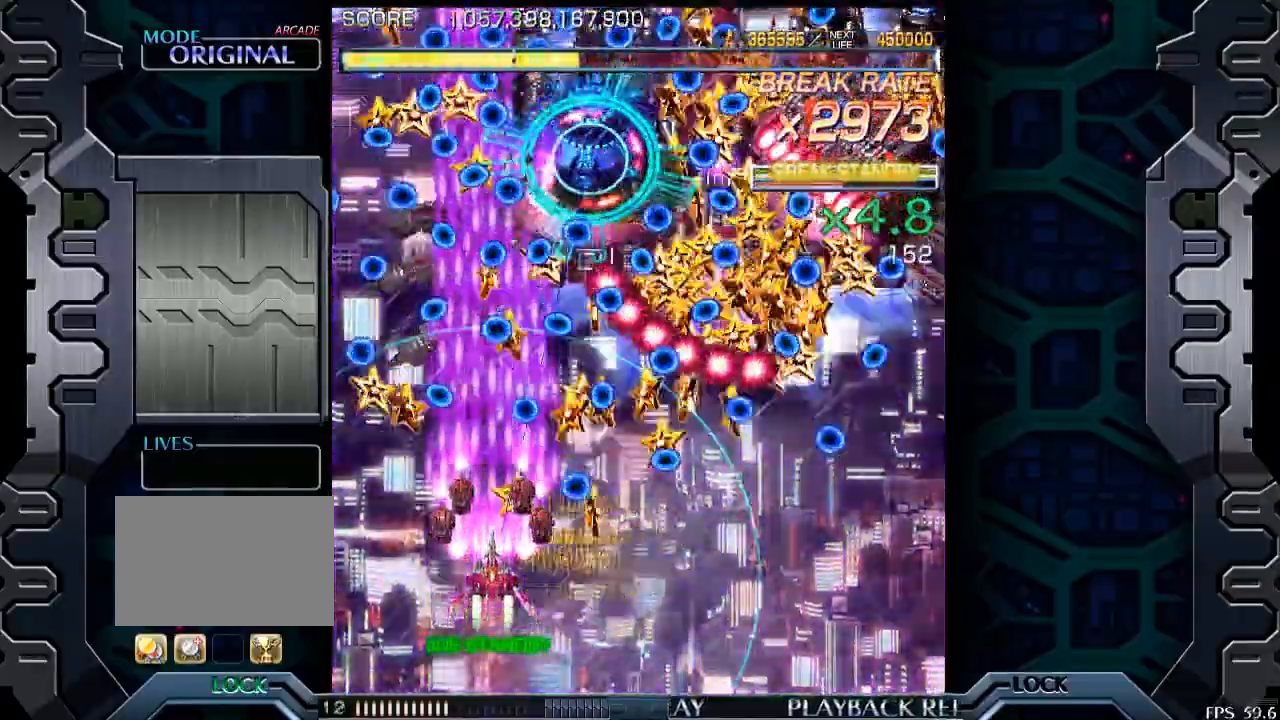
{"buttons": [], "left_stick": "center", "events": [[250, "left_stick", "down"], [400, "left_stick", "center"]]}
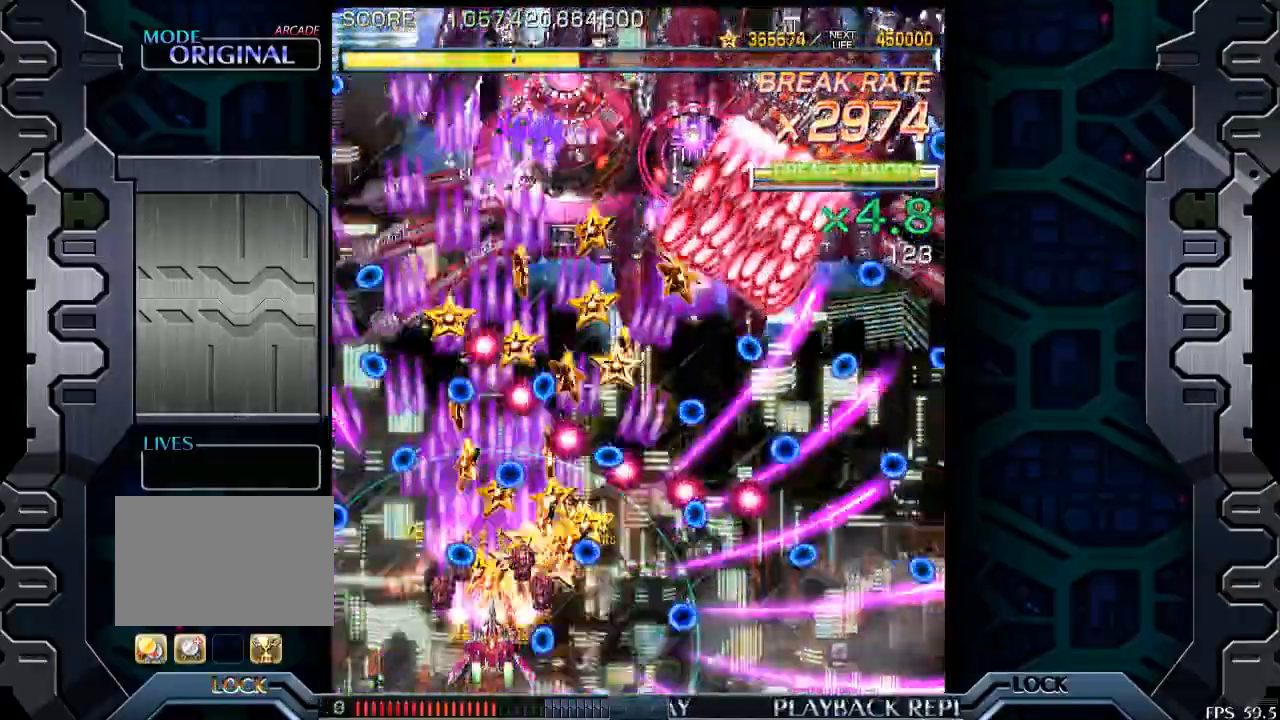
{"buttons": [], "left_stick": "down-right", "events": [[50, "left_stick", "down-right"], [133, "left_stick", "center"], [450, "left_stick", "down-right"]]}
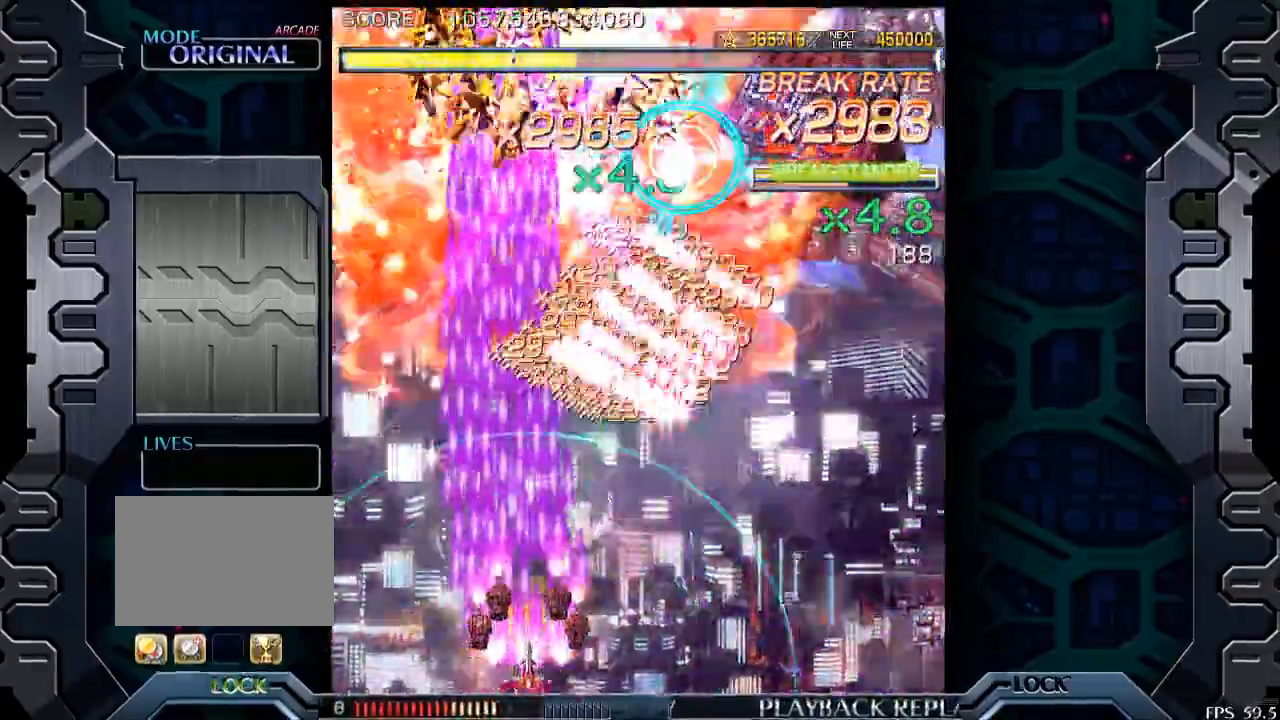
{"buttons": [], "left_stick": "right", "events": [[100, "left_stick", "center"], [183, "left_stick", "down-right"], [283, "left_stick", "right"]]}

- Exercise details
Copy out the lines above in full and unaltered, apart from the pictures.

- Answer below
{"buttons": [], "left_stick": "center", "events": [[250, "left_stick", "down"], [400, "left_stick", "center"]]}
{"buttons": [], "left_stick": "down-right", "events": [[50, "left_stick", "down-right"], [133, "left_stick", "center"], [450, "left_stick", "down-right"]]}
{"buttons": [], "left_stick": "right", "events": [[100, "left_stick", "center"], [183, "left_stick", "down-right"], [283, "left_stick", "right"]]}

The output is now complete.